With its emphasis on critical thinking, research, and multi-disciplinary education, a foreign education can help students realise their highest potential, expand their horizons, and teach them to think in innovative ways.
Currently, more than 7,000 Bangladeshis are studying in the US, up 10% from the previous year. But it would be premature to celebrate this increase until we know how many outbound students actually come back to Bangladesh.
When the brightest and most talented students leave and do not return, it constitutes a huge loss for the nation -- otherwise known as “brain drain.” But it does not have to be that way.
The Chinese government, for example, encourages students to study in the US; a majority of these students return because of rewarding career prospects at home, and thus contribute immensely to China’s progress.

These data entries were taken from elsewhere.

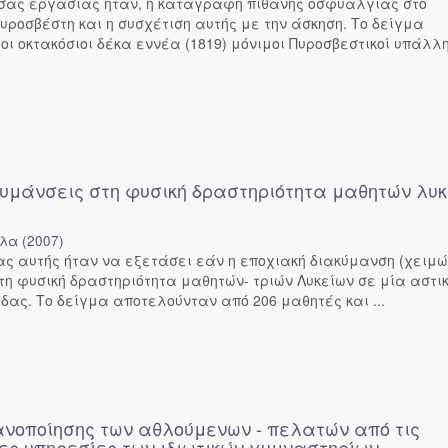
ύσας εργασίας ήταν, η καταγραφή πιθανής οσφυαλγίας στο
ροσβέστη και η συσχέτιση αυτής με την άσκηση. Το δείγμα
ι οκτακόσιοι δέκα εννέα (1819) μόνιμοι Πυροσβεστικοί υπάλληλ
κυμάνσεις στη φυσική δραστηριότητα μαθητών λυ
ύλα
(
2007
)
ας αυτής ήταν να εξετάσει εάν η εποχιακή διακύμανση (χειμώ
στη φυσική δραστηριότητα μαθητών- τριών Λυκείων σε μία αστι
δας. Το δείγμα αποτελούνταν από 206 μαθητές και ...
κανοποίησης των αθλούμενων - πελατών από τις
ς υπηρεσίες των ιδιωτικών γυμναστηρίων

Bangladesh is in a very critical stage of its development right now and we need our best and brightest to lead the way more than ever.
But it is not enough to say that; our government must ensure that these students are given the opportunity and the scope to put their valuable ideas and faculties to use. In other words, give them an incentive to come back.
Unfortunately, we are giving them more and more reason not to.
With the disappearance of an NSU teacher a week ago -- and numerous other instances in the recent past of our intellectually driven, critical-thinking citizens of our nation, who are often hounded, harassed, and even outright murdered -- our government is failing our best and brightest, and thus driving them away.